_INSTRUCTION:_ Replace "box plot" with "box-and-whisker chart" throughout the data below and write out all of it again with nothing else changed. Leave the pictures out of your answer.

_GIVEN DATA:_
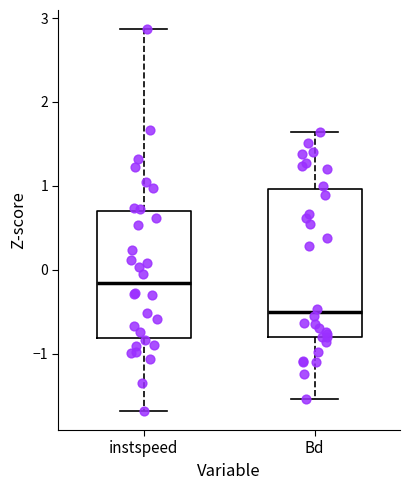

Reading left to right, transcribe this box plot: for each box, give where its median line is, the range the box spans, and where its two whiskers end, as read against the y-axis. The values are not printed on the chart, so give them approximately, as read against the axis.

instspeed: median -0.2, box -0.8 to 0.7, whiskers -1.7 to 2.9
Bd: median -0.5, box -0.8 to 1.0, whiskers -1.5 to 1.6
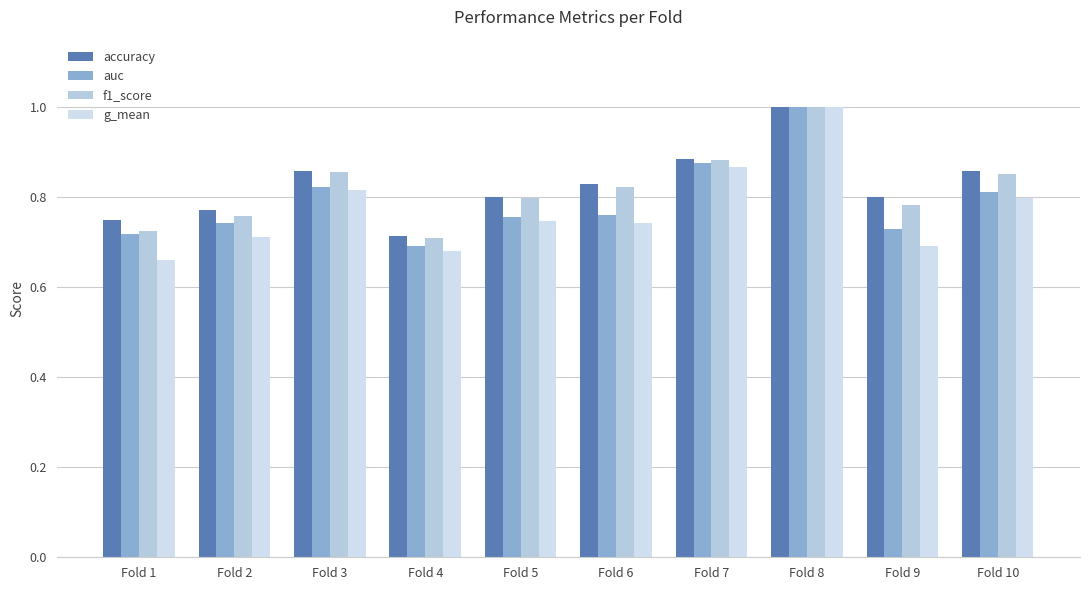

How many g_mean values are between 0 and 1?

10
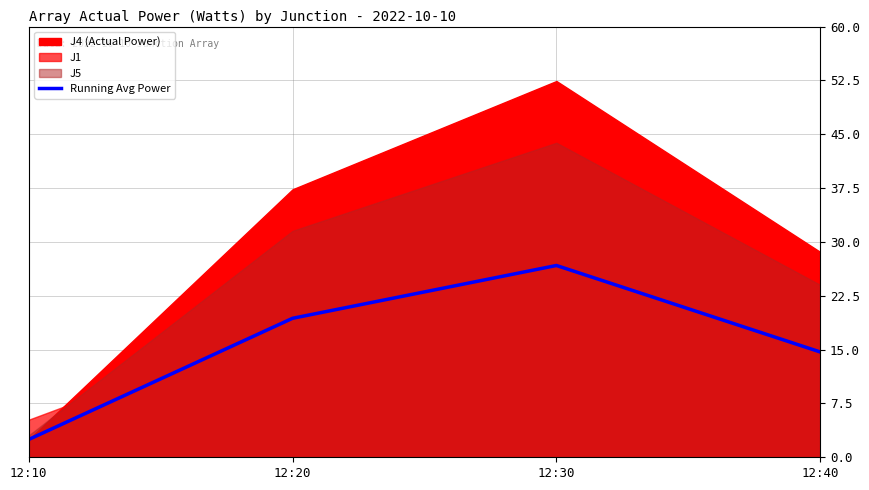

What value does the data have at 12:10?

2.5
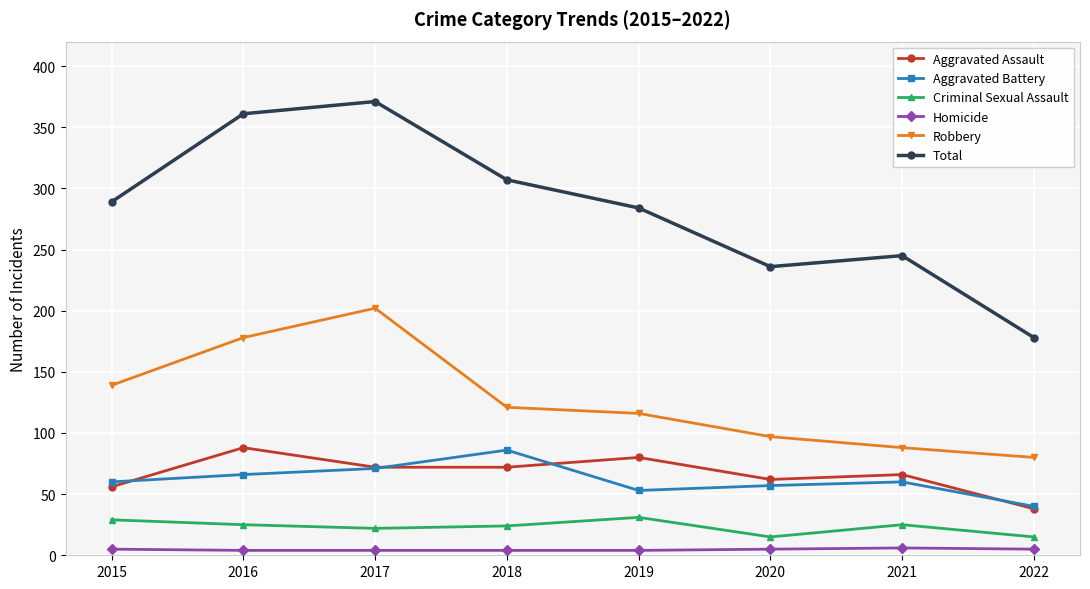

Where is the first local maximum for Robbery?

2017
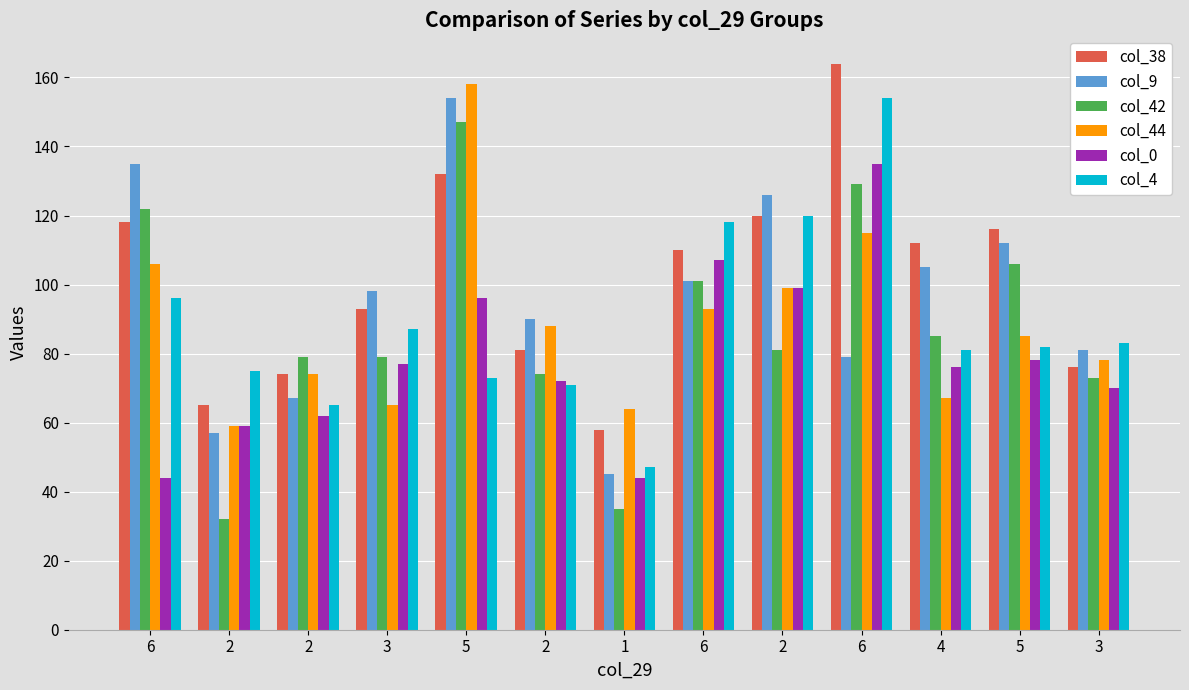

How many values in the col_44 series are below 85?

6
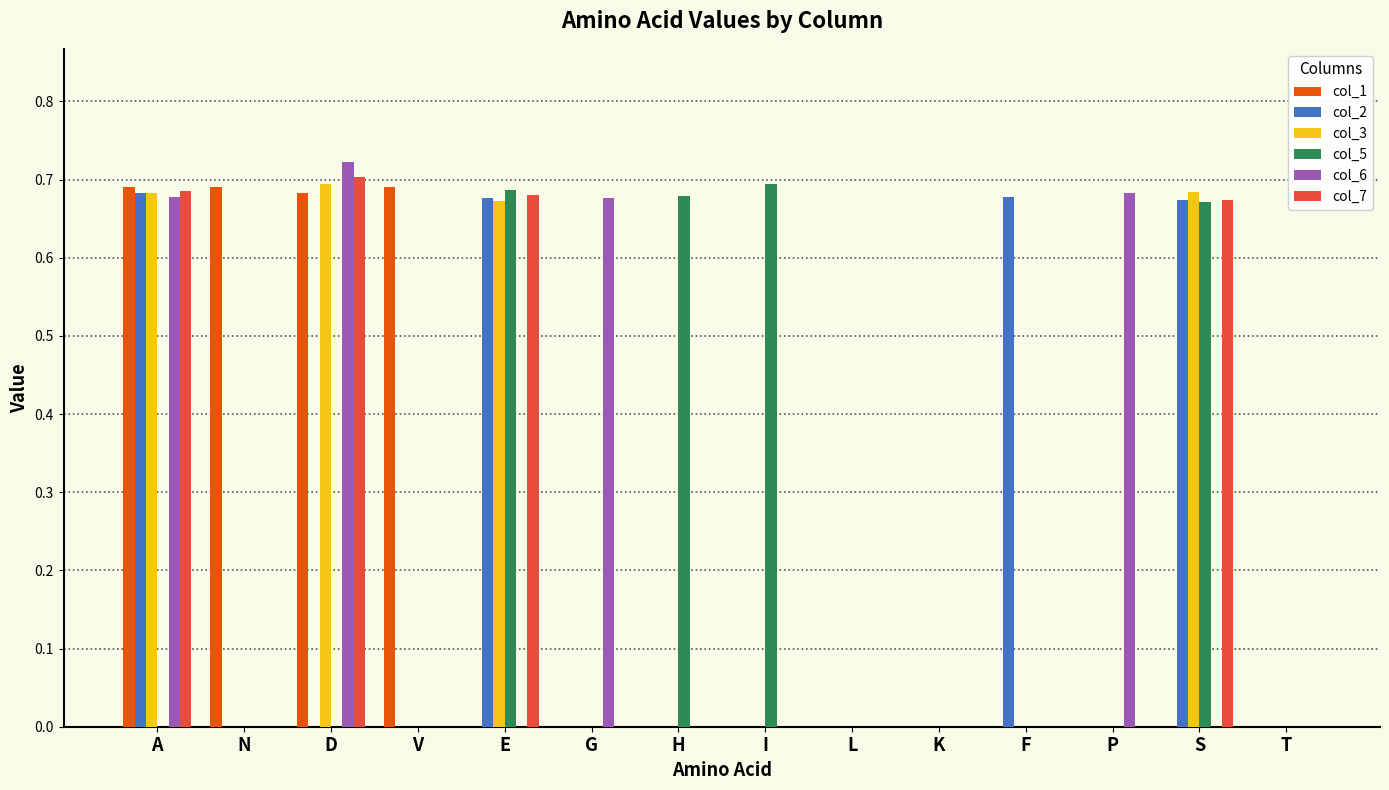

What is the total value across all series at A?

3.4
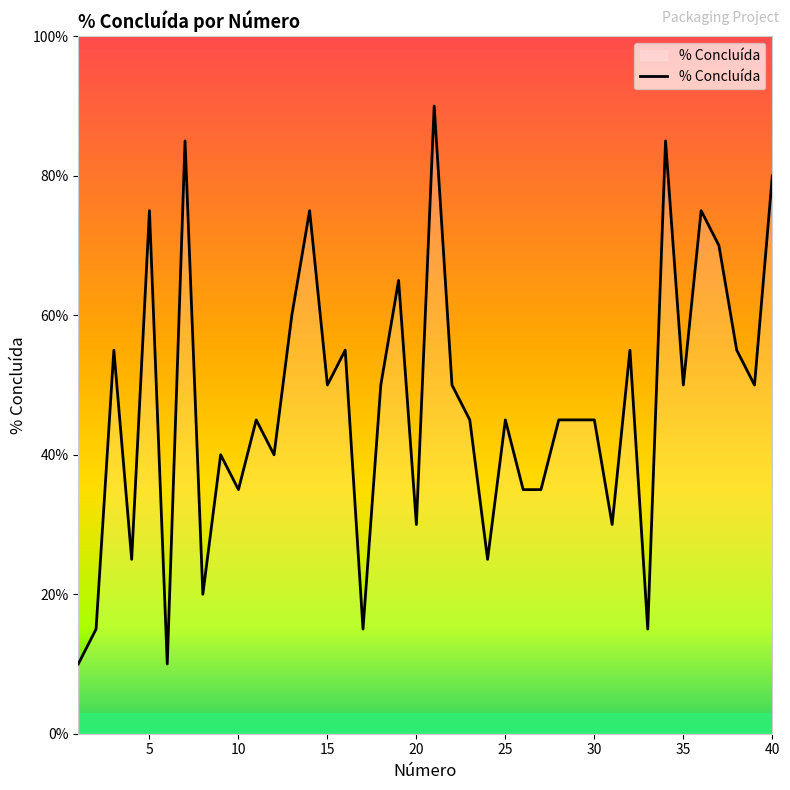

What is the difference between the second highest and second lowest values?

0.8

_RESULT:_
Reading left to right, transcribe this box-and-whisker chart: for each box, give where its median line is, the range the box spans, and where its two whiskers end, as read against the y-axis. The values are not printed on the chart, so give them approximately, as read against the axis.

instspeed: median -0.2, box -0.8 to 0.7, whiskers -1.7 to 2.9
Bd: median -0.5, box -0.8 to 1.0, whiskers -1.5 to 1.6

How many g_mean values are between 0 and 1?

10

What value does the data have at 12:10?

2.5

Where is the first local maximum for Robbery?

2017

How many values in the col_44 series are below 85?

6

What is the total value across all series at A?

3.4

What is the difference between the second highest and second lowest values?

0.8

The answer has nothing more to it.